P-Valley is showing Black gay sex beyond any stereotype

The hit show’s queer sex scenes this season challenged TV gender norms — and revealed a lot about viewers in the process.

Nicco Annan (“Uncle Clifford”) and J. Alphonse Nicholson (“Lil Murda”) in Starz's 'P-Valley.' (Credit: Starz)
Culture
By Niki McGloster

If you haven’t been paying attention, you could easily dismiss the Starz drama P-Valley as just a show about strippers. In actuality, the stripping — depicted as a form of strength and exceptional talent — is merely a vehicle to illustrate stories of struggle, love, and the freedom to exist. Though centering sex workers on television still inspires a good amount of pearl-clutching, it isn’t the strippers who’ve received backlash during season 2, whose finale aired Sunday. The recent sex scenes between the show’s Black gay characters have been heavily scrutinized, even as those radical depictions of queer love continue to progress conversations around tolerance.

Set in the fictional, deep-South town of Chucalissa, Mississippi, P-Valley follows the lives of a strip club’s non-binary den mother, Uncle Clifford (Nicco Annan), and their flock of dancers. Season 1 introduced a budding yet under wraps connection between the ultra-femme Clifford and actor J. Alphonse Nicholson’s character Lil Murda, a rising, street-tough trap rapper hiding his sexual inclinations as he catapults into local fame. Of course, it’s tricky to view a show solely through the lens of social media, but P-Valley is the type of series that inspires digital water cooler conversation, and while some viewers have taken offense to Uncle Clifford and Lil Murda’s romantic advances, those in the queer community have come to love them for their representation. It wasn’t until season 2, when Lil Murda reunites with Big Teak — a previously incarcerated and emotionally burdened childhood friend and lover played by John Clarence Stewart — that the backlash reached fever pitch.

In particular, it was Lil Murda and Big Teak’s only sex scene, where the two engage in intense and explicit love-making. After the episode aired in July, comedian Lil Duval tweeted that the show needed a “super gay advisory on movies like they got for everything else. Cuz That’s a lot to see if u not use to it.”

“When people comment [on social media], they’re exposing themselves,” explains P-Valley creator Katori Hall. “They’re exposing where they are in terms of their own comfort, and often, they’re exposing their ignorance about how the world truly is. And [Nicholson] is standing in a very tough position having to hold space for conflict and difficult conversations.”

It’s not the scene itself that resurrects discomfort in viewers, considering that the show, down to that same episode, features hot-and-heavy sexual interactions between women. More likely, it’s the masterful way that P-Valley portrays all three characters — Uncle Clifford, Lil Murda, and Big Teak — that challenges viewers’ understanding of femininity and masculinity. Each one shatters stereotypes with nuance that makes uncomfortable viewers rail against it. Audiences might even have an easier time digesting an on-screen gay relationship between a hyper-masculine man and an effeminate significant other, a la Omar Little (Michael K. Williams) on The Wire. Anything outside of that dynamic exposes the gaps in understanding — and ultimately, acceptance — of gender and sexuality expressions that defy convention and expectations. P-Valley’s sex scenes reveal what’s a thorny subject among seemingly tolerant Black viewers. But culture and entertainment journalist Tre’vell Anderson points out just how important these stories are to humanizing queer people “who live life and show up in the world in the ways that Lil Murda or Big Teak or Uncle Clifford do.”

**TASK GOAL:** Transcribe word for word the part of the P-Valley article above that opens with the words "The hit show’s" and closes with "Starz's 'P-Valley.' (Credit: Starz)".

**DATA SUPPLIED:**
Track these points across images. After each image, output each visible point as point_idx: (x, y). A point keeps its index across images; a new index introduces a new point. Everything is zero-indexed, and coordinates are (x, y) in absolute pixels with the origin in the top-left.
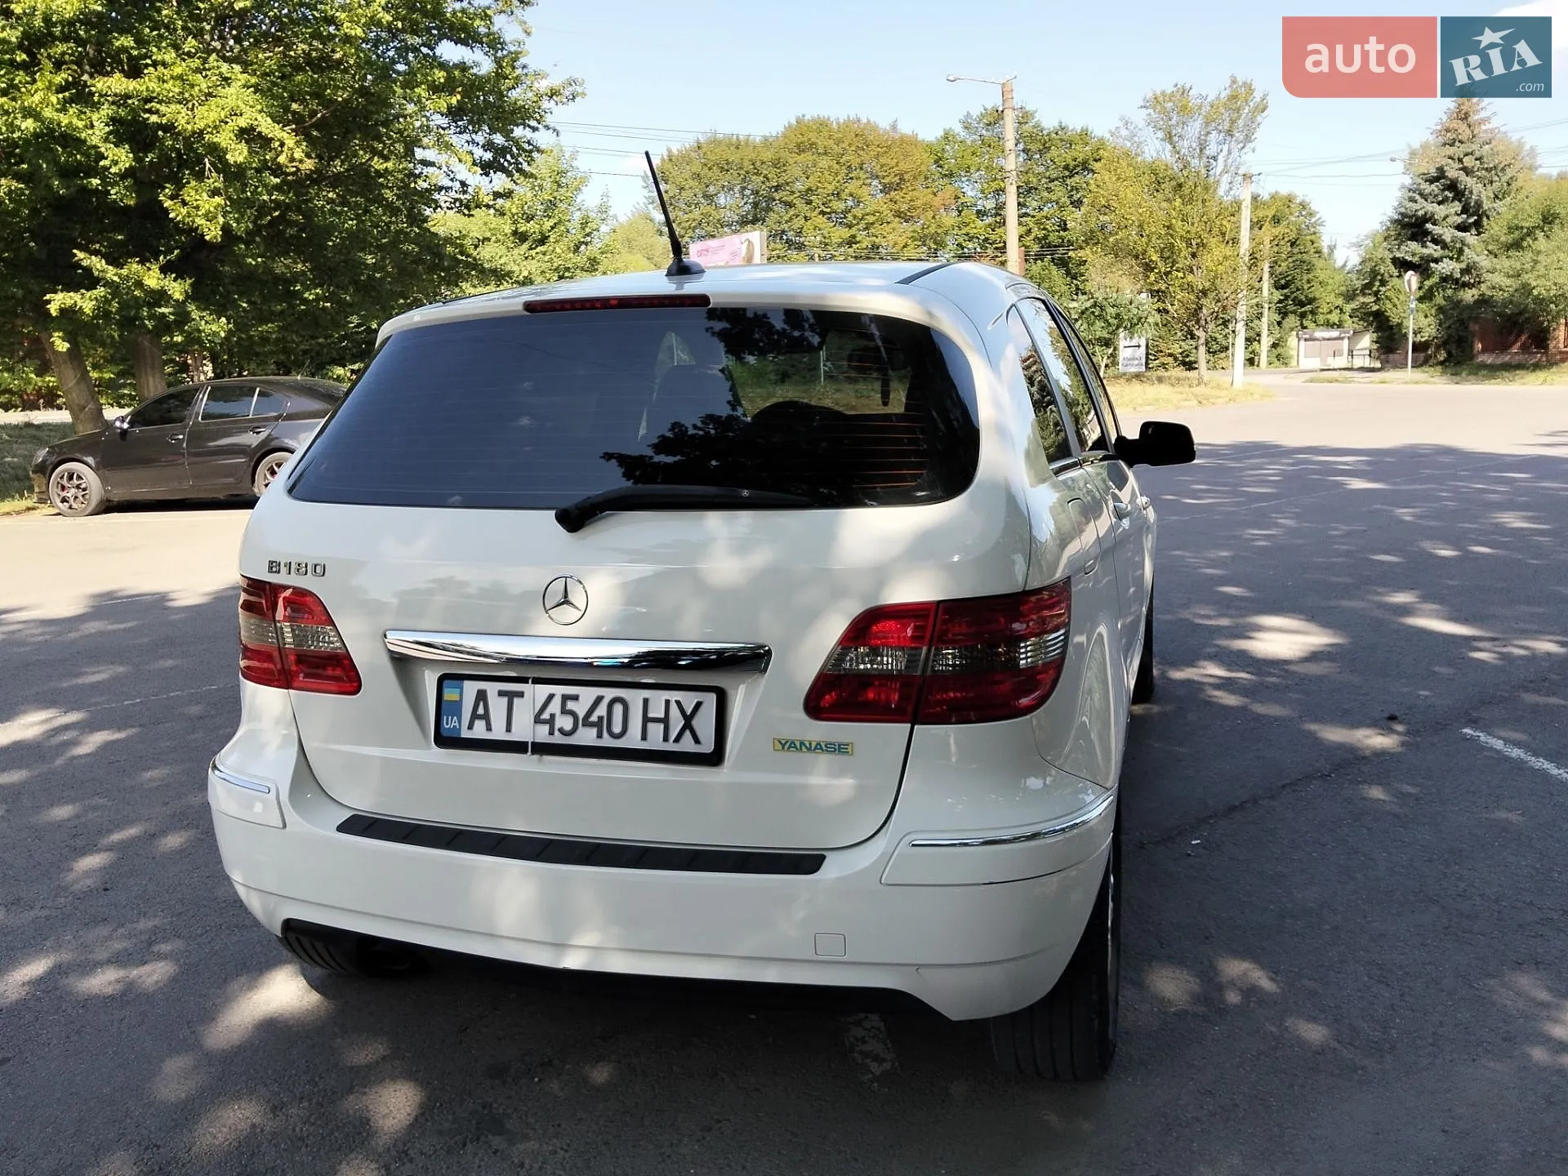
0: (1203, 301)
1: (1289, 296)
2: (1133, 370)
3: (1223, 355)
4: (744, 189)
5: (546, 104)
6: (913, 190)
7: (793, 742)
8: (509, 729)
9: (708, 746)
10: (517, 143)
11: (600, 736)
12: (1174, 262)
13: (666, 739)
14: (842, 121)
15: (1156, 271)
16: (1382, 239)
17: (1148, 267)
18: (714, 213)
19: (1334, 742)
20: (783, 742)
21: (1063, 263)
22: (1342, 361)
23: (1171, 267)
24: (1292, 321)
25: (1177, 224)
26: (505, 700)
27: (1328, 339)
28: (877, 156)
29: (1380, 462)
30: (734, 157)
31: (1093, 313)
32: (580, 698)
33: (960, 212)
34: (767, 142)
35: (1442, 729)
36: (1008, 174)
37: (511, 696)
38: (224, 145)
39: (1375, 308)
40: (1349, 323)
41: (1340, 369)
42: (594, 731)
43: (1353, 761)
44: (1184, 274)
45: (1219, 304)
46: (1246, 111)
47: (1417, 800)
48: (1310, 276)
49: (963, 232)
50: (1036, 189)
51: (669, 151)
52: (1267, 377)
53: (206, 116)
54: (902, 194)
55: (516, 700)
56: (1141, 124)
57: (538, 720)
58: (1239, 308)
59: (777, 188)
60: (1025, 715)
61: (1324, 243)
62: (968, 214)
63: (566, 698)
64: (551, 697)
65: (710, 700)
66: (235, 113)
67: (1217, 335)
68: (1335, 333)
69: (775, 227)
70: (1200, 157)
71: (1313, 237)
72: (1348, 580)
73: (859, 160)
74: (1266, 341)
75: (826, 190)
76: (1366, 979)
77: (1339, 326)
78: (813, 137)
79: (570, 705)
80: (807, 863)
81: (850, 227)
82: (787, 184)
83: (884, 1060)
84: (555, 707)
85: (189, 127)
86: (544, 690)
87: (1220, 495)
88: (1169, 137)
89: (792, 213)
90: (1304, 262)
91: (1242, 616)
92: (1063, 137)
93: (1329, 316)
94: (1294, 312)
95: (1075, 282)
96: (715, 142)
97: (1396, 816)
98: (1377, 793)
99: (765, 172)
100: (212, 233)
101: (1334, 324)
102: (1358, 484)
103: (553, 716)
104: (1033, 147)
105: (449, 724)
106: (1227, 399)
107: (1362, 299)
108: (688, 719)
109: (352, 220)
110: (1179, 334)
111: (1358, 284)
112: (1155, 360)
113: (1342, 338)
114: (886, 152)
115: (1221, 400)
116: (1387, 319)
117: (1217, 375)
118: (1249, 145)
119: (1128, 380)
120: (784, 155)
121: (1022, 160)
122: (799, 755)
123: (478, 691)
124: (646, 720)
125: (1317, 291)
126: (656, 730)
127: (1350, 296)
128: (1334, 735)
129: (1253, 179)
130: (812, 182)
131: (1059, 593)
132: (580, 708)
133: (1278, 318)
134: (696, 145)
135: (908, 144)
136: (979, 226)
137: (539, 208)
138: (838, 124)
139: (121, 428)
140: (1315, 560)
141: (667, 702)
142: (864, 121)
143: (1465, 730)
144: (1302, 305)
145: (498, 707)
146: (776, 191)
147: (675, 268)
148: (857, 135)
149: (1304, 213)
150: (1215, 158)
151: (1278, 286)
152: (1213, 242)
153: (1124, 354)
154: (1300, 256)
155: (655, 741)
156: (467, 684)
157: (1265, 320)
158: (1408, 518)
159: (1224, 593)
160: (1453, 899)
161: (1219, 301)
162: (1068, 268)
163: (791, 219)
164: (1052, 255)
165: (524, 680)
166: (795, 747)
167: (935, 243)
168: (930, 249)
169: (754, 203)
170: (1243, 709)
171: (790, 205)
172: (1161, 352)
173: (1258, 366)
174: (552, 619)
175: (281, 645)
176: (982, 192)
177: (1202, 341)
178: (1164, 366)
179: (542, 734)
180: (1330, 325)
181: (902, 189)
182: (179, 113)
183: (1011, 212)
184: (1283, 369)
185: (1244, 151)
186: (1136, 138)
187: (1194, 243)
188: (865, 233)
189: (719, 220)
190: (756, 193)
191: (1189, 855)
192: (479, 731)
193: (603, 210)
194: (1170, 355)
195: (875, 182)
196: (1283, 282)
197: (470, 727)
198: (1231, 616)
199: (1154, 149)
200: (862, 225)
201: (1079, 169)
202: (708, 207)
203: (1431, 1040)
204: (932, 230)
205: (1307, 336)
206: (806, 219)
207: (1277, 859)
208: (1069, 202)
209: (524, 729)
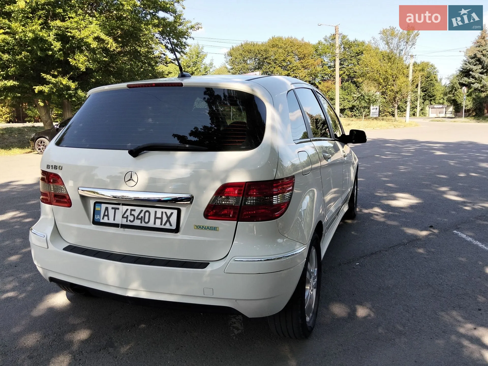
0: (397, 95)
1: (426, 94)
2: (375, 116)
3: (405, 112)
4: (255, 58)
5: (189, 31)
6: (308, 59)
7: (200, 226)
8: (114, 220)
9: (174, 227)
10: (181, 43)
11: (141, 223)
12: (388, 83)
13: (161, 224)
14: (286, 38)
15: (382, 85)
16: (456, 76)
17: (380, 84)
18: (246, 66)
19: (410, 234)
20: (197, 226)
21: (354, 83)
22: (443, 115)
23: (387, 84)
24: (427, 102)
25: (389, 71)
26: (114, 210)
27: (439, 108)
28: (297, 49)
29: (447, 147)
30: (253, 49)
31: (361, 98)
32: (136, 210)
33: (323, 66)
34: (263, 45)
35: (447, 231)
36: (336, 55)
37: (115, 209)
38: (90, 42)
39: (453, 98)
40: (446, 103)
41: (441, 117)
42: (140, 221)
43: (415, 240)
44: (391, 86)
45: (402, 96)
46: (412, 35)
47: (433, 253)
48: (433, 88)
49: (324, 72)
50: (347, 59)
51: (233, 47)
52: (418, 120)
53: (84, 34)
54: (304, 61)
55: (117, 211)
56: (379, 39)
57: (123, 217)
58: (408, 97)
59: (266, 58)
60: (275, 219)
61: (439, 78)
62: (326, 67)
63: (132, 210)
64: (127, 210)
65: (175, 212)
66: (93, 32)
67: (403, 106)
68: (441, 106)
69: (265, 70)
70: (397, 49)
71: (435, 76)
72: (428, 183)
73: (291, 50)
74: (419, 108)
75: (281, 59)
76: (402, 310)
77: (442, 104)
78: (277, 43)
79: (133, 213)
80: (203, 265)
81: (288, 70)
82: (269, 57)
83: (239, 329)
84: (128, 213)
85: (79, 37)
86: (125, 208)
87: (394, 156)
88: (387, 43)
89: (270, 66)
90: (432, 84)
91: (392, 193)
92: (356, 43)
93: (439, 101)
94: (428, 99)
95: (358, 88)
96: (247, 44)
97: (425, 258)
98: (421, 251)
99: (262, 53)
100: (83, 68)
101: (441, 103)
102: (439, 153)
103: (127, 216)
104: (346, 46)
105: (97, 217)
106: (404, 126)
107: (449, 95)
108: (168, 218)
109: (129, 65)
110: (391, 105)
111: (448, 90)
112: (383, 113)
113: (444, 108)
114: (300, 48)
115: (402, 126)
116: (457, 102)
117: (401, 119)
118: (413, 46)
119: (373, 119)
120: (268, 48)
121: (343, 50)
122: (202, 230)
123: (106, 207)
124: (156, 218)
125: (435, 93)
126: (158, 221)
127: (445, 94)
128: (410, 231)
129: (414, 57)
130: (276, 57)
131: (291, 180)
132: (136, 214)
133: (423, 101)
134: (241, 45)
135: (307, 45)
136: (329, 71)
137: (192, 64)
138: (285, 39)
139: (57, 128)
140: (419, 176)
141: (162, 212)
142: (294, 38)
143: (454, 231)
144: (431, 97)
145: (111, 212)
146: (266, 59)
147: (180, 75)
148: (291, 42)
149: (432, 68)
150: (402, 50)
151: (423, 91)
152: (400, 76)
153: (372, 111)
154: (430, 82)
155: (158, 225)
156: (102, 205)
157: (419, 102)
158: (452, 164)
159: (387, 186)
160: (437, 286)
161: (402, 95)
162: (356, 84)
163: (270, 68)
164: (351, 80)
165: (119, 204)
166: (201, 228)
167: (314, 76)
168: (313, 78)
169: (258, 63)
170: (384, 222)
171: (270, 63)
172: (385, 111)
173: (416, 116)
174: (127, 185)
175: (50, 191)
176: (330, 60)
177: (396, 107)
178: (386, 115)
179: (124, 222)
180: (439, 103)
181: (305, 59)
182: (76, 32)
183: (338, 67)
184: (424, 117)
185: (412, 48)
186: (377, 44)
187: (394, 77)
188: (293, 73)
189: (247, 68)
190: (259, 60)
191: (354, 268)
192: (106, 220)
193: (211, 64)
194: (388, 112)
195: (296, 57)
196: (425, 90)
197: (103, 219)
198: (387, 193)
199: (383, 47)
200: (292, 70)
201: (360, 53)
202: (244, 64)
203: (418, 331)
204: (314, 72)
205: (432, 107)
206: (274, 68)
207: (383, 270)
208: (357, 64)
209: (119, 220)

**ANSWER SECTION:**
The hit show’s queer sex scenes this season challenged TV gender norms — and revealed a lot about viewers in the process.

Nicco Annan (“Uncle Clifford”) and J. Alphonse Nicholson (“Lil Murda”) in Starz's 'P-Valley.' (Credit: Starz)